Even the constant daylight at the top of the world feels relentless, depressing. Of course, Will is convinced that it’s the sunlight creeping around the window shades that’s keeping him awake through the bright Alaskan nights, and not the secrets that plague him. And now the killer Will’s here to find is privy to one of those secrets, one that could sink Will for certain. The moments when Will is talking to the killer by phone, juggling between his policeman’s instincts and those for self-preservation, are the most softly thrilling moments of the film, and it’s all in the shifting of Pacino’s eyes, in the minute tensing of his body. The man is god, no question, and I am not worthy of even analyzing his work. And you are not worthy of reading about him, so just stop and go see the movie.

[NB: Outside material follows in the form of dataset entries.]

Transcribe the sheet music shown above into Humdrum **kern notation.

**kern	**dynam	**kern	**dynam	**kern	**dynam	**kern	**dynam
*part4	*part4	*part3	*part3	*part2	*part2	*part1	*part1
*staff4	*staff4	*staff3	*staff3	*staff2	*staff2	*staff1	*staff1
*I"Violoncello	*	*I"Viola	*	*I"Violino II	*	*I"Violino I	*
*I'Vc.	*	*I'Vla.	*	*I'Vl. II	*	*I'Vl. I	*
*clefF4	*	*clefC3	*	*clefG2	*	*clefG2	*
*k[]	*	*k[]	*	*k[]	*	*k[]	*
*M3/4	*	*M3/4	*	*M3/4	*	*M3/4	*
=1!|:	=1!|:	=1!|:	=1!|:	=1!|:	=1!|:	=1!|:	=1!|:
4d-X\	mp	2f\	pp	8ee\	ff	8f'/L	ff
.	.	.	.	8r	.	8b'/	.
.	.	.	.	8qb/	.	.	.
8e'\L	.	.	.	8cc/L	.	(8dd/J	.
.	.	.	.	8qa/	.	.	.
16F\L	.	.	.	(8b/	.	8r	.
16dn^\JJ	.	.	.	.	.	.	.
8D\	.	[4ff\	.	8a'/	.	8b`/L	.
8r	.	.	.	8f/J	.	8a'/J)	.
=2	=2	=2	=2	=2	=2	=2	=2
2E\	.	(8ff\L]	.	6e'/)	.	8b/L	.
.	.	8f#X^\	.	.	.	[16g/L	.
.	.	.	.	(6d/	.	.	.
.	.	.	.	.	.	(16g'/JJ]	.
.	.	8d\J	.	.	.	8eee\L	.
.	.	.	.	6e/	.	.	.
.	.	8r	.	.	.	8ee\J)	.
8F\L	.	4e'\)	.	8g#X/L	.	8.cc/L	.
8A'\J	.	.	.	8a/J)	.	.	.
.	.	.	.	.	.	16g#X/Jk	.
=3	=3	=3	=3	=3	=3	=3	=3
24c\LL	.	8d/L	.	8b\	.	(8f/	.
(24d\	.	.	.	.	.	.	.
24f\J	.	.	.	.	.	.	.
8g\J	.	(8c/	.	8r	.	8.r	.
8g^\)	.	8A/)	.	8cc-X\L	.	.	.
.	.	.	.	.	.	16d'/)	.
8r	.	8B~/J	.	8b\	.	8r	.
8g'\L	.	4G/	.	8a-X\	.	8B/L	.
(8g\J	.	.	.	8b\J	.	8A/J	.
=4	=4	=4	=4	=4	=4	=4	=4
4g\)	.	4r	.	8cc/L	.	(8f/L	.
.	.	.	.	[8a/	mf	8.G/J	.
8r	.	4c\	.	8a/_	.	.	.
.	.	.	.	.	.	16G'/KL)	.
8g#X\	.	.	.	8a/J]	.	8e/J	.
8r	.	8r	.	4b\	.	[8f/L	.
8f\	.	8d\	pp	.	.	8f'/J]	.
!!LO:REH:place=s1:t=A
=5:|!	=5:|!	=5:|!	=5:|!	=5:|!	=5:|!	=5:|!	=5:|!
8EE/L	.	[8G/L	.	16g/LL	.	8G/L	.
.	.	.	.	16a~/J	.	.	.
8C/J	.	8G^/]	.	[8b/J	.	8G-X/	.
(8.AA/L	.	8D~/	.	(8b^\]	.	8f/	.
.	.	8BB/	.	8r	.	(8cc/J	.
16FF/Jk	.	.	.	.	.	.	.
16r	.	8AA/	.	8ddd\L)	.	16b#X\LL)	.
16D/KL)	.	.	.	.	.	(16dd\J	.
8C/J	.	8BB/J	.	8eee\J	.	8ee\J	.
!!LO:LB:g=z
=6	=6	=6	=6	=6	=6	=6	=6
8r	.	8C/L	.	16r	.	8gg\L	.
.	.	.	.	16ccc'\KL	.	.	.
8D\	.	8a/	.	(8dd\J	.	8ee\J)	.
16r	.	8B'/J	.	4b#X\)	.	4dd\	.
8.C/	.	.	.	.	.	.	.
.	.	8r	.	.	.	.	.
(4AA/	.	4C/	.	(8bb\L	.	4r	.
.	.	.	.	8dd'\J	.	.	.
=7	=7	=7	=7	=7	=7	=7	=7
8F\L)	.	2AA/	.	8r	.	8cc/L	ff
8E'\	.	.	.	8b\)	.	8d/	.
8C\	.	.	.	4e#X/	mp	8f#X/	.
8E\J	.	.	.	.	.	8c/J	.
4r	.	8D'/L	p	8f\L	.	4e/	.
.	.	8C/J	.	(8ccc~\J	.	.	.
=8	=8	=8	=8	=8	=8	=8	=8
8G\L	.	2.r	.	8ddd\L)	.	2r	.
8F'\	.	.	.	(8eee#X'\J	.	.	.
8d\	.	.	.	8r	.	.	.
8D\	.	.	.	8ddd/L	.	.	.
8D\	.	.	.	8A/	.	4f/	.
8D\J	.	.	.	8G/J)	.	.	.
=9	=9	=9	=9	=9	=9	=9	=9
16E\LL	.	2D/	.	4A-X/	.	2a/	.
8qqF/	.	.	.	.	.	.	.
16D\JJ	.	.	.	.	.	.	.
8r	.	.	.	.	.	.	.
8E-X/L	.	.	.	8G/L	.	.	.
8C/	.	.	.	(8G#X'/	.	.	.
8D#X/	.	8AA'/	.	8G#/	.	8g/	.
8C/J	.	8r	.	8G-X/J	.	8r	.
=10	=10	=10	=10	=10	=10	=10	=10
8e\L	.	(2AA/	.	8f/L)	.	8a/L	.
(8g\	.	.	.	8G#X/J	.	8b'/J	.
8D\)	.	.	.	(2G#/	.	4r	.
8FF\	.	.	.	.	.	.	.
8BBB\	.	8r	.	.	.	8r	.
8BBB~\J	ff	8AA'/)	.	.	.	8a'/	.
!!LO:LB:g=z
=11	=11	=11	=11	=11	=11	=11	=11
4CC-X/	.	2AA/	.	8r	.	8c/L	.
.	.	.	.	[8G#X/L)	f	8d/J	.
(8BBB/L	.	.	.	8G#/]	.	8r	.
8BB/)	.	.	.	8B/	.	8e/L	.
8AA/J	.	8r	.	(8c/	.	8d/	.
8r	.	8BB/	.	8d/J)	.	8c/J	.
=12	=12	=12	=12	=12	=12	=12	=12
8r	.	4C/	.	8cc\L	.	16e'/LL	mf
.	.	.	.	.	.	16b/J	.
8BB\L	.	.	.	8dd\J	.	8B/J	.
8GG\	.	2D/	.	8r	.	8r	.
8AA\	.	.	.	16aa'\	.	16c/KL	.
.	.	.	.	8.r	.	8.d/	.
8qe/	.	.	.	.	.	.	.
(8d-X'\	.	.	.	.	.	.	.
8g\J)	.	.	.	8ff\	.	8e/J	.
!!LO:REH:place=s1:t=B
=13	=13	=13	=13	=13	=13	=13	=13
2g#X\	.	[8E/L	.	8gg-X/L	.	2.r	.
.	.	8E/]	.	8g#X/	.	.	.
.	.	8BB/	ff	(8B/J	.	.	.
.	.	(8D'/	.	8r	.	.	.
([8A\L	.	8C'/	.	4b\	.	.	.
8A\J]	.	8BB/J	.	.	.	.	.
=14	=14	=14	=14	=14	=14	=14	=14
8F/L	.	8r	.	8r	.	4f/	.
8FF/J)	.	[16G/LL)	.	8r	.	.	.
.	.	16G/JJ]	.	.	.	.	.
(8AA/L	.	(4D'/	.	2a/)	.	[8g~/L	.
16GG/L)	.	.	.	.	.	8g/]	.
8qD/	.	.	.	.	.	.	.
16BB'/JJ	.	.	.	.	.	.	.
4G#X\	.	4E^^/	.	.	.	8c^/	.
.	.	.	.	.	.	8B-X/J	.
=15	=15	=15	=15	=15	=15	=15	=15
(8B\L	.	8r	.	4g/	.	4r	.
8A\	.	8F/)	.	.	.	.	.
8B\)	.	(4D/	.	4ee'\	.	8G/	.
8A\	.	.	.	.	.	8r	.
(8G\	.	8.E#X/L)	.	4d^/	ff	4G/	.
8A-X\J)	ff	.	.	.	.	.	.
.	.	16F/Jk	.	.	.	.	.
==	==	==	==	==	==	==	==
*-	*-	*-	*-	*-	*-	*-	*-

You’re still here. Okay, Nolan also got the best performance out of Robin Williams in a long time, maybe the best performance ever. As crime novelist Walter Finch — who dabbles in murder on the side — Williams (Death to Smoochy, A.I. Artificial Intelligence) denies what seems to be his instinct for jumping around and exploding onscreen. He barely moves, and he’s never been more chilling.

The cat-and-mouse between cop and killer, the moral complications of both, the jarring loneliness of it all… if there’s one film that Insomnia calls to mind, it’s The Silence of the Lambs. This one could keep you up nights, turning it over in your mind, too.